There are so many details just from the first day to share. The conversations with my daughter, seeing her parents again, being invited to her graduation and the sweet, quiet, contemplative ride home represents a beginning. What I can tell you of this experience is that I know that with confidence that I am in her life now. We are engaged together, all four of us, in getting to know one another. We all have a strong bond due to the nature of things and now we have the pleasure of knowing and loving one another more deeply. What I hope to be true 18 years ago are. My daughter is healthy. She grew up with two strong and loving parents who guided her to knowing herself. She has had an enormous number of experiences and introductions with cultures from all over the world. She is confident, clear, sassy and kind.

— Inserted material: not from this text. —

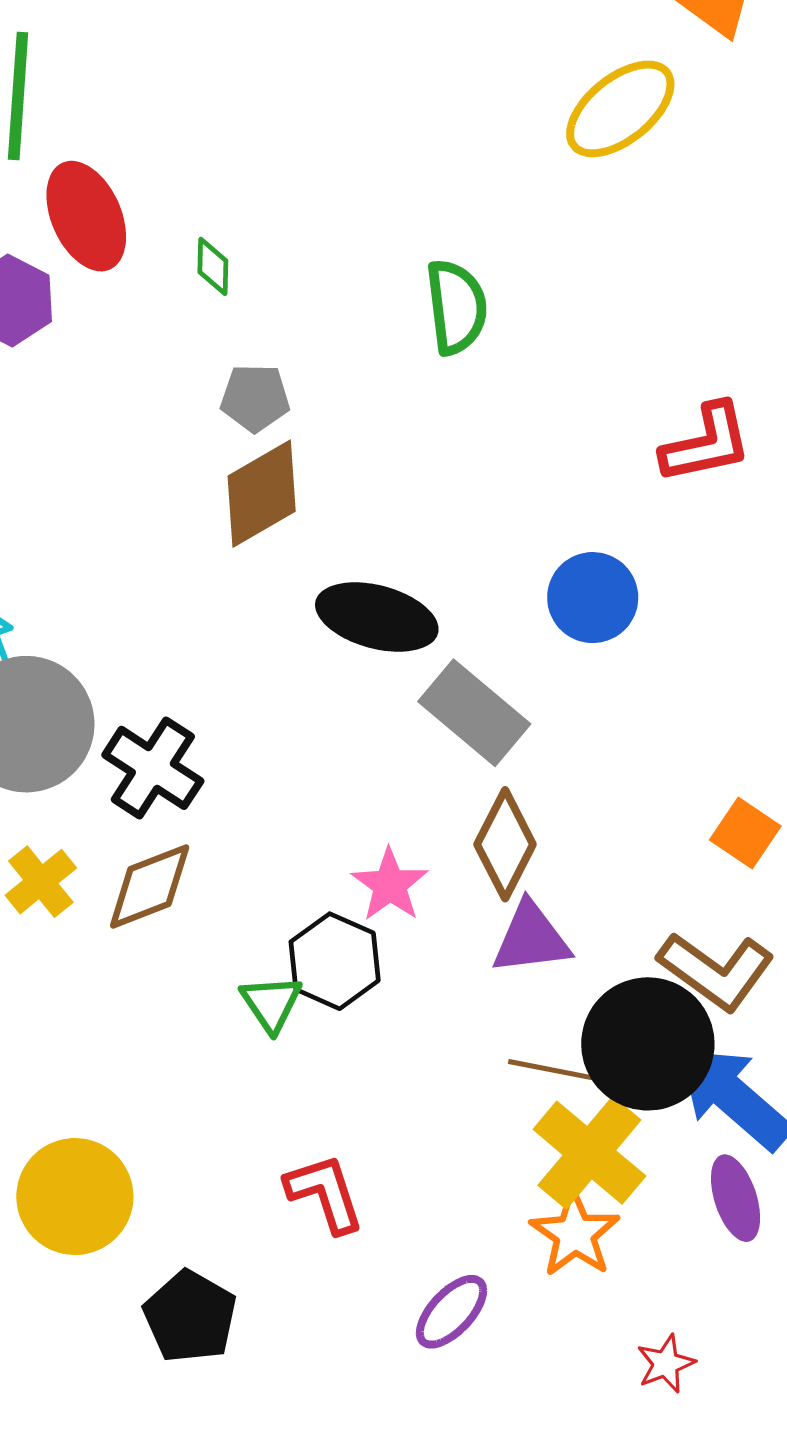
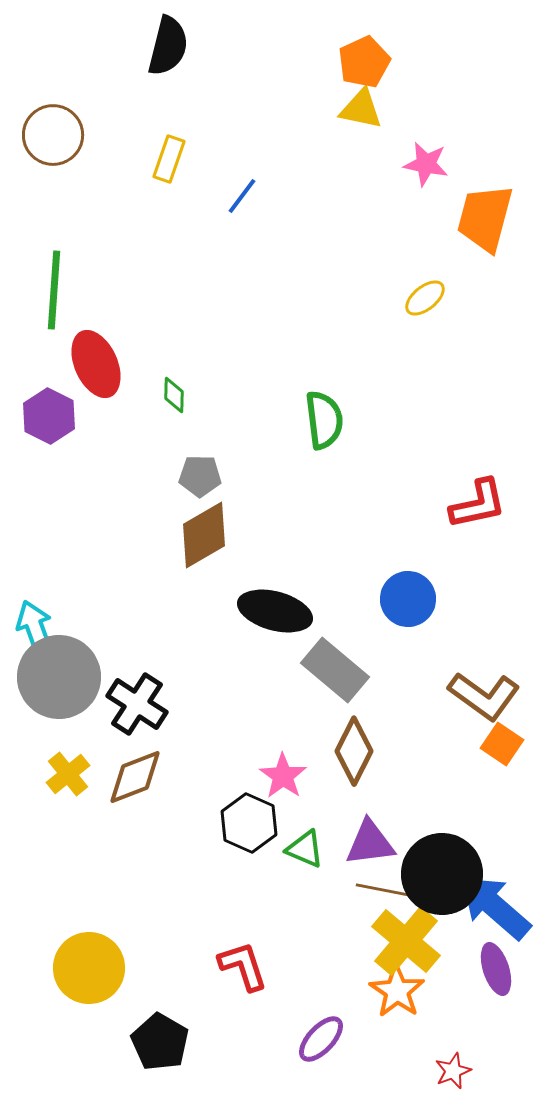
yellow ellipse: (620, 109) -> (425, 298), size x0.6
purple triangle: (531, 938) -> (370, 843), moved
brown L-shape: (716, 971) -> (484, 696), moved
green triangle: (271, 1003) -> (305, 849), moved, turned -33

What I can also tell you of the experience so far is that in many ways I feel like I have worked for the last 18 years to prepare for seeing her again and having her become a part of my life. Her birth set me on a journey of question and answer. I mended the hole that I felt inside after we were apart and I gently applied suave to it, patting it lovingly not really knowing if it would ever be full but feeling pretty sure that it would be. Now having her in my life I have to tell you that in order to take her in I have to pull back the skin to fill the hole. There are challenges and a little ache in all the joy at first, but not enough to stop me from any of it. These are the happiest days for me and the ones that give me the overwhelming sense that I do indeed know when and how to do the right thing. She has helped me become all that I have evolved to be and I believe that I drink deeper from the cup than if I had not had this experience in my life. I believe my life is a rich life. One that has given me a kind of sensitivity and alertness that helps me find good in most things. I trust more deeply the knowing inside that guides me to search out all the juice in a day and the sparks the belief in a dream and the patiences to see something through to a delicious new beginning.